Human visual processing as revealed by magnetoencephalography

This chapter begins with a brief overview of the human visual system through an introduction of magnetoencophalographic (MEG) studies. Studies using MEG to examine the striate cortex, dorsal pathway, and ventral pathway are described in subsequent. sections. First, the MEG responses from the primary visual cortex are discussed. Emphasis is placed on the fact that even the first response component peaking at around 100 ms could originate from the extrastriate cortex in addition to the striate cortex; inducing a response from the primary visual cortex alone is difficult, unlike the somatosensory and auditory cortices. Second, we show that various visual motion stimuli evoke responses from cortical regions in the dorsal pathway, including MT/V5+. Detailed analysis of response properties reveals: 1) the role of MT/V5+ in the perception of apparent motion; 2) representation of the spatio-temporal gradient detection mechanisms in the human brain; and 3) spatial integration of speed information independent of direction information.
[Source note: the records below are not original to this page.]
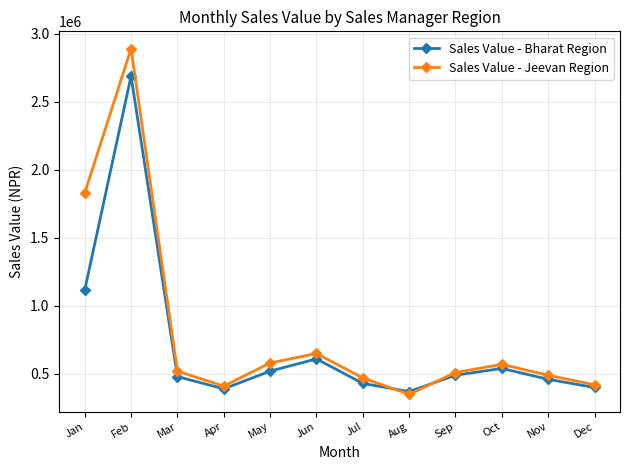

What is the sum of all Sales Value - Bharat Region values?

8493700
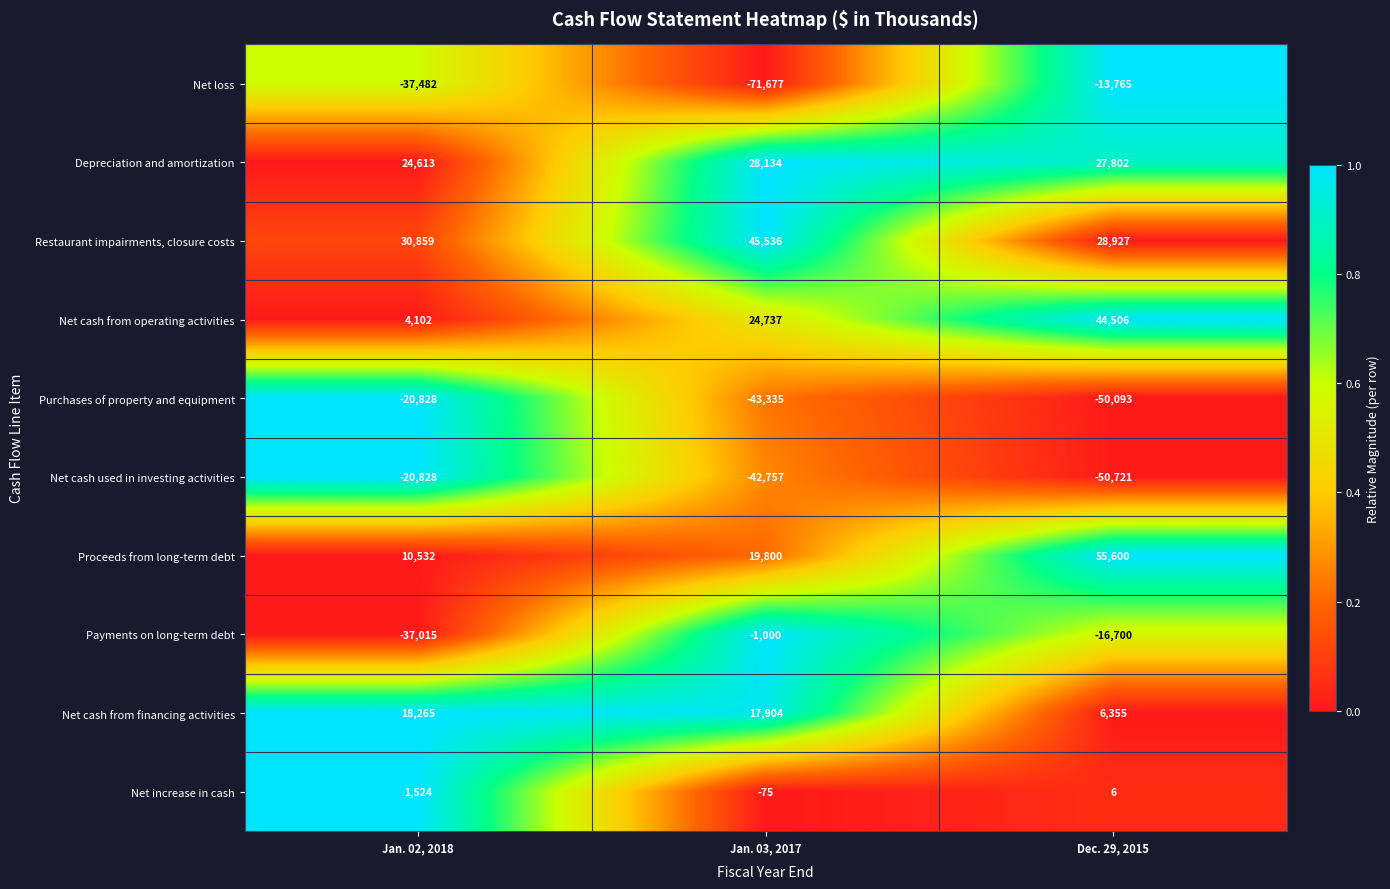

What is the difference between the second highest and minimum values in the Net cash used in investing activities series?

7964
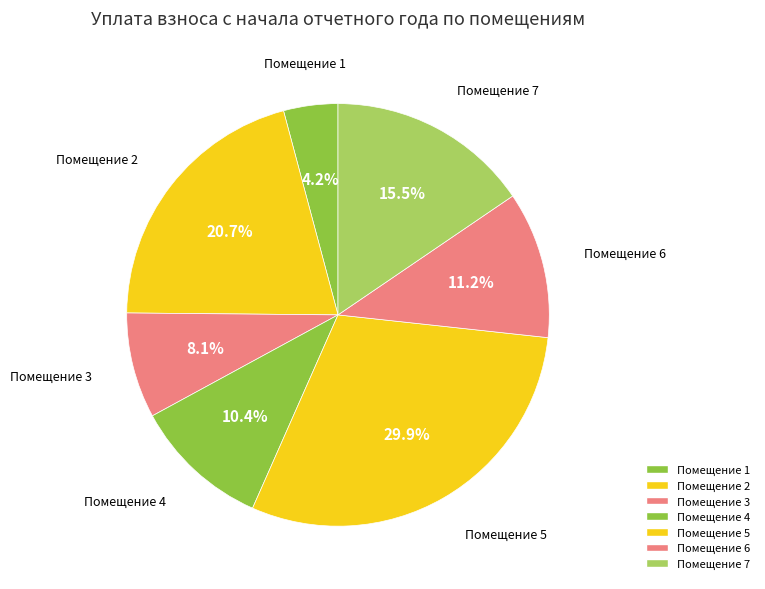

Count the number of slices in the pie.

7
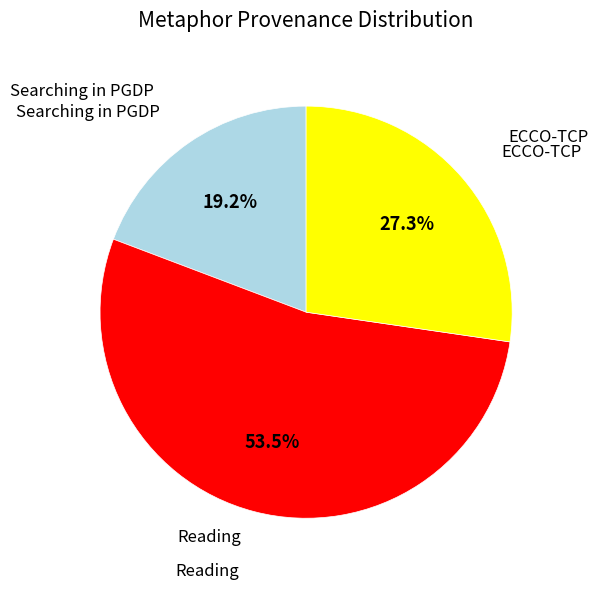

Is there any slice that represents more than half of the pie?

Yes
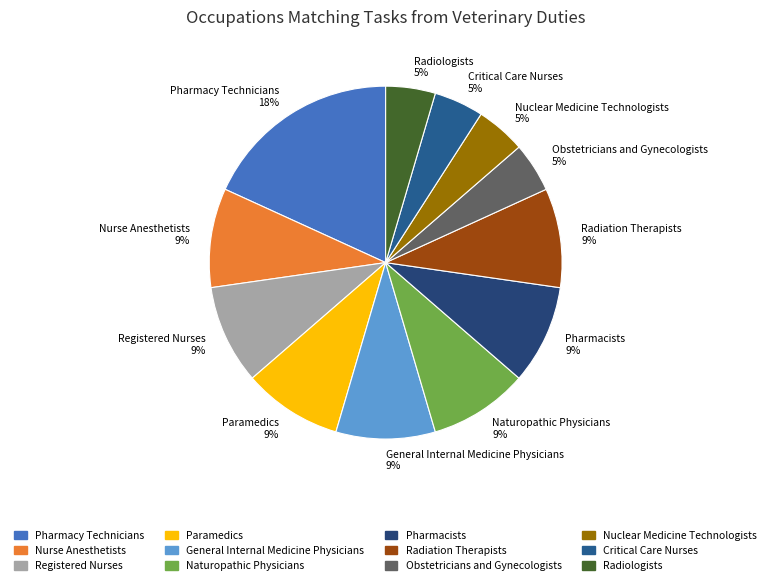

Combined, do Nurse Anesthetists and Paramedics account for over 50%?

No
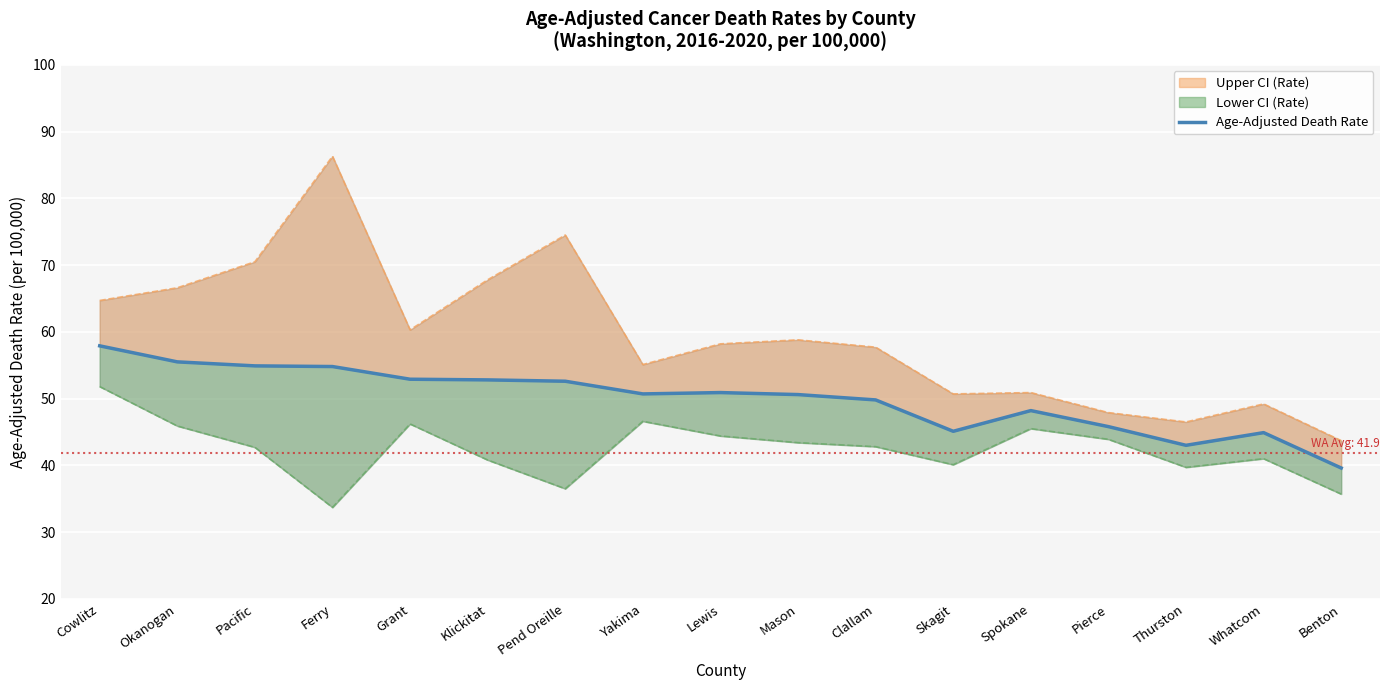

True or false: Age-Adjusted Death Rate and Upper CI (Rate) cross at least once.

False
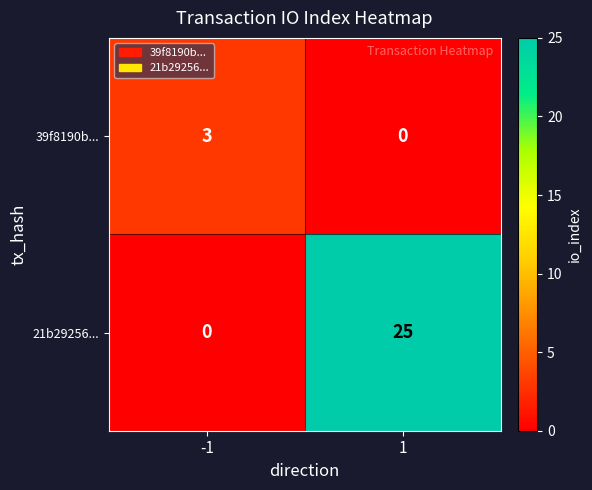

Count the number of data series in this chart.

2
Scalar fields theory is introduced as a mechanism for the detection of complex motions, such as the transparency of two incoherent motions with different speeds. Third, the role of the ventral pathway is discussed with reference to our recent MEG studies. Physiological evidence of a restricted locus in the human brain that processes visual shape irrespective of differences in visual cues is shown. We confirmed involvement of the interior and lateral temporal areas for the neural processing of face perception. Comparing responses to inverted and upright images of faces revealed the exclusive role of the right hemisphere in holistic processing of the normal upright face configuration.